This week on Once Upon a Time, come to the dark side — we have murder. And puppies. And murderous puppies. But we should warn you that sometimes, if you’re a little too murdery, sometimes your mother will ground you for life. Just ask Young Cruella De Vil.
“You see, I’m a really terrible person.”
Cruella makes the above remark early in this week’s episode, upon being interrogated by Maleficent about the whole “I forgot to tell you that your kid is still alive and I left her to rot in a ditch, after falling through a time portal” thing.
Maleficent responds to this by turning into a dragon and trying to eat Cruella. But then Cruella breathes on dragon Maleficent, and her breath is so odious that it makes the Scaly One promptly pass out from the noxious fumes . . .
This week’s installment of Once teaches us all a very important lesson about the nature of villainy and raging asshole-ism.
You see, sometimes assholes become assholes because they have very bad childhoods, or are vastly misunderstood by their peers, or suffer from some sort of hideous deformity that makes others instinctively shrink from their presence. (Have you ever really looked at an asshole up close? It’s not a pretty sight.)
And other times, assholes come out of their mother’s wombs as little baby assholes and just continue to grow into larger and larger assholes, until they are full-sized jumbo assholes.
Cruella De Vil, apparently, falls into this last category. She comes with no sob story, no sympathetic tale of woe or grief or soul-shattering misfortune. She’s just The Worst, plain and simple . . . a psychopathic wench asshole with no redeeming qualities whatsoever . . . well, unless you count a kickass car and a spectacular talent for one-liners.
In other Once news, apparently Emma Swan has started down her journey on the Road to Assholism. We know this because she’s sporting some serious Asshole Eyes . . .
. . . either that or she’s just really hungover/has a bad case of the sniffles. When it comes to Early Stage Assholism, sometimes it’s hard to tell.
Let’s review, shall we?
Who Let The Dogs Out?
Once upon a time, a little blonde girl finds herself being chased through the forest by a pair of really pissed off Dalmatians. It’s very possible that the Dalmatians have rabies.
Just kidding! The Dalmations don’t have rabies. They are simply acting out because a rich lady with a horrible case of halitosis breathed on them, and it really pissed them off, so they both decided to turn into Cujo.
Anybody who has ever been around someone with really bad breath knows that this is a totally reasonable reaction to have. I, for one, would act the exact same way that those dogs did. Dental hygiene is important!
Halitosis Lady turns out to be Cruella’s mother. And the little girl is Cruella. “Things are going to change around here, now that your father is dead,” says Halitosis Lady.
She then locks Little Cruella in her room for such a long time that her face turns into another actress. Halitosis Lady is clearly very mad at Cruella, but at this point, we don’t know why. Did the little blonde girl possibly steal her mother’s toothbrush?

§ **Given entries**

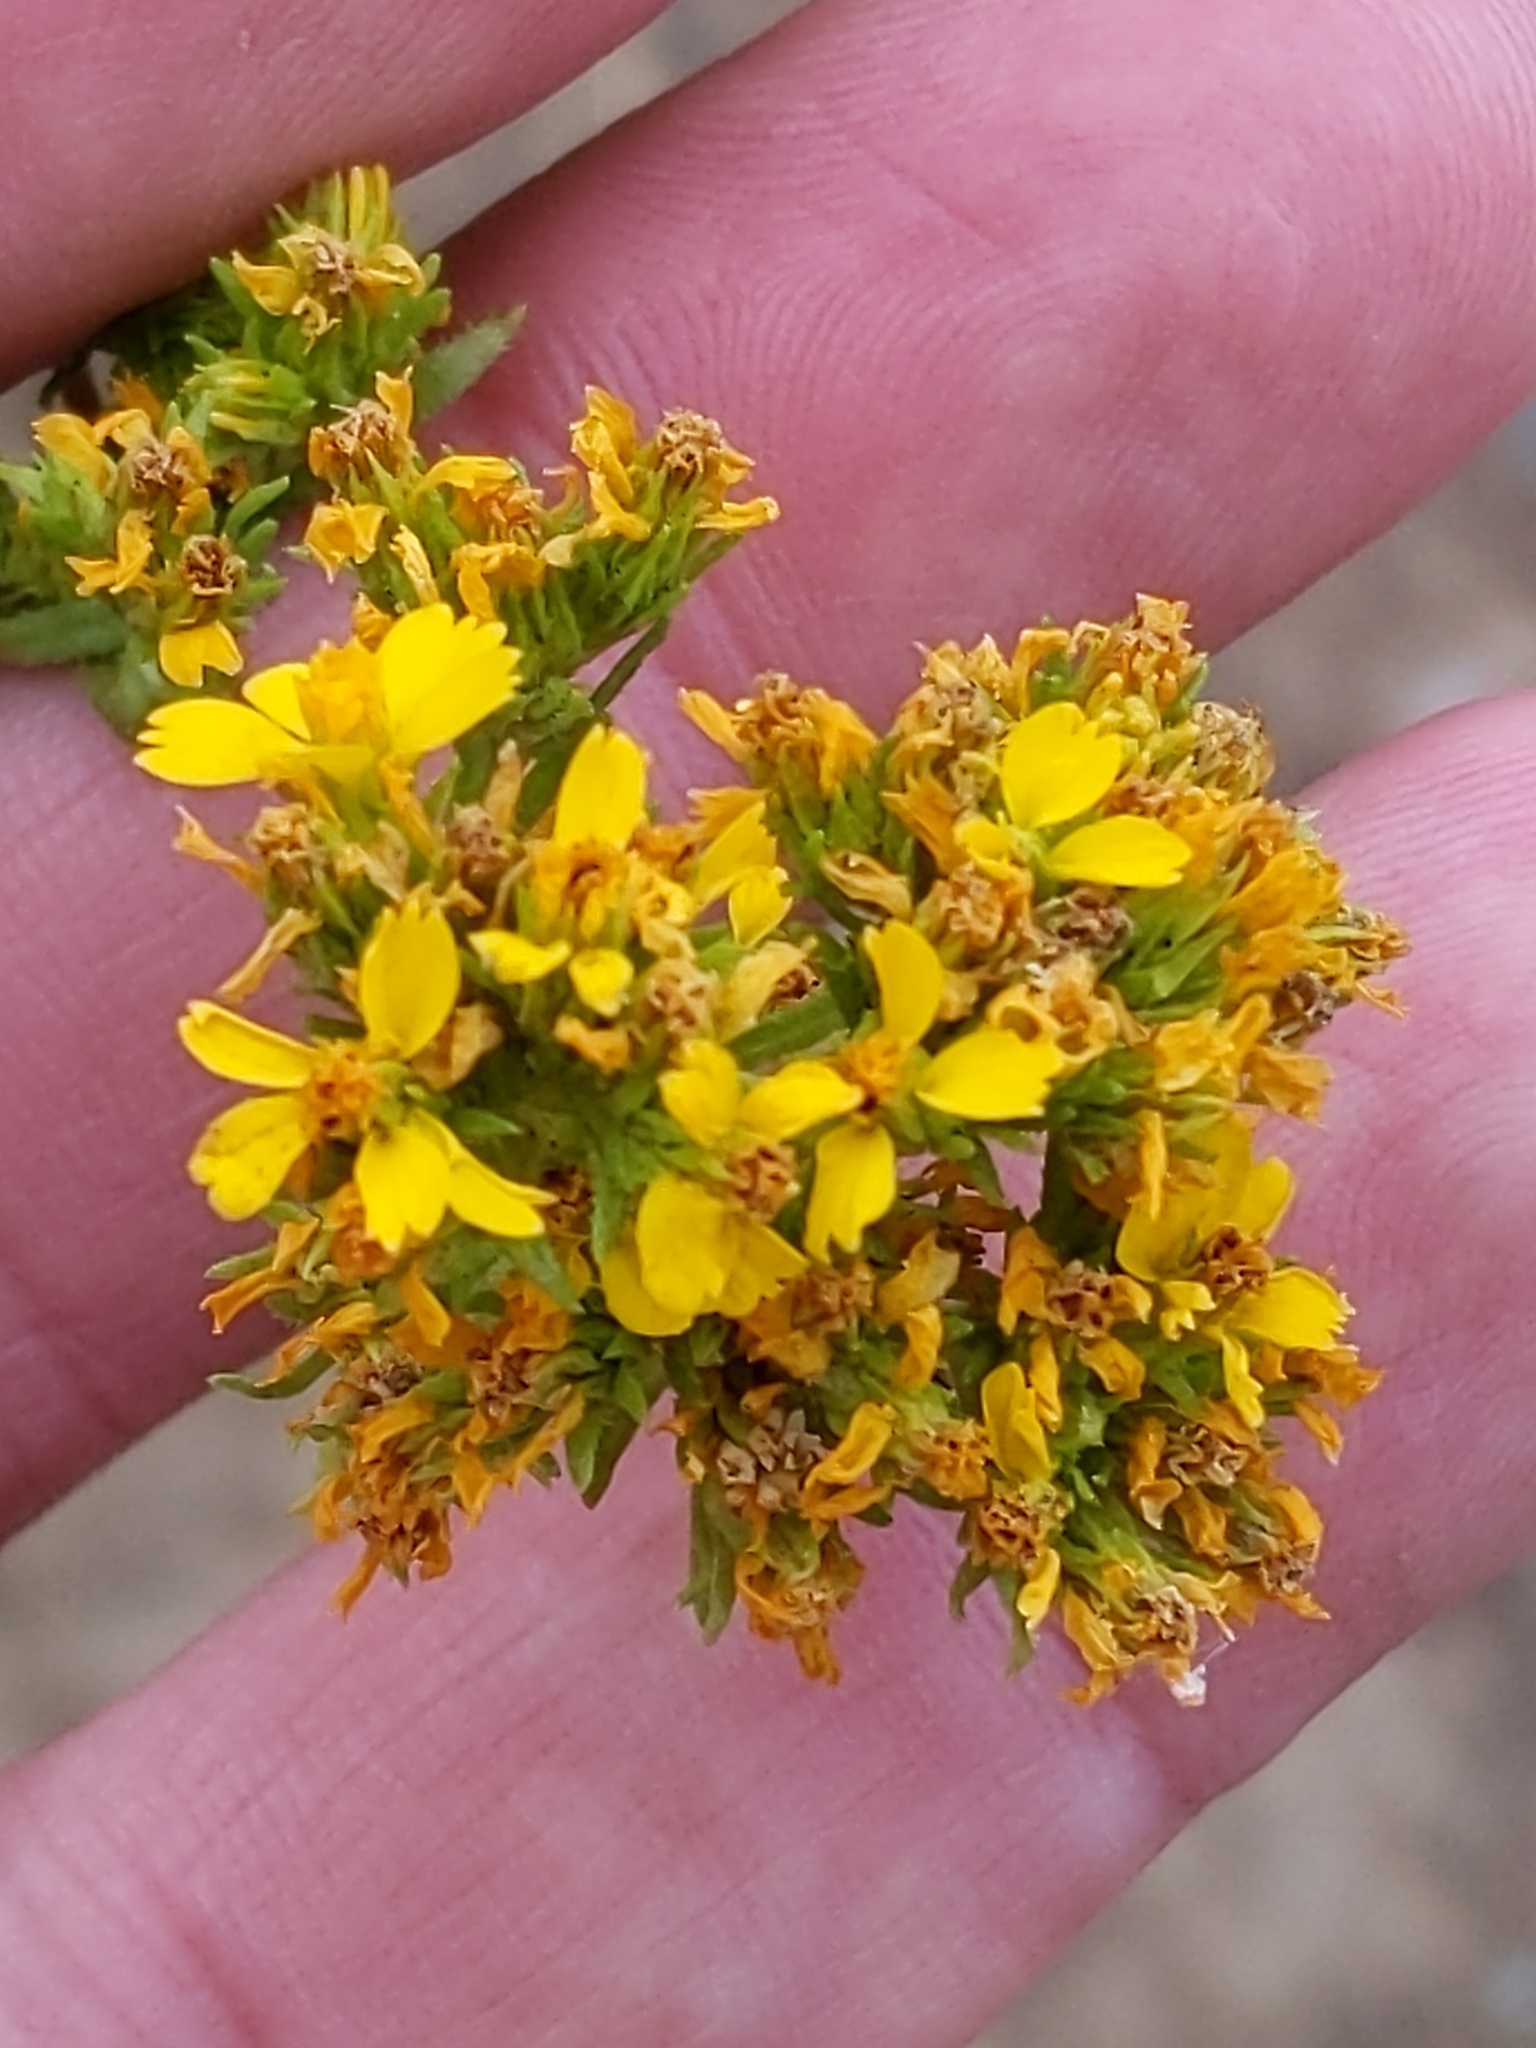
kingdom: Plantae
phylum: Tracheophyta
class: Magnoliopsida
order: Asterales
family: Asteraceae
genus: Deinandra
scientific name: Deinandra fasciculata
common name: Clustered tarweed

§ **Objective**
Extract the passage of the Once Upon a Time recap that begins at the words "Maleficent responds to" and stops after "and raging asshole-ism.". The entries are material apart from the Once Upon a Time recap.

§ **Solved exercise**
Maleficent responds to this by turning into a dragon and trying to eat Cruella. But then Cruella breathes on dragon Maleficent, and her breath is so odious that it makes the Scaly One promptly pass out from the noxious fumes . . .
This week’s installment of Once teaches us all a very important lesson about the nature of villainy and raging asshole-ism.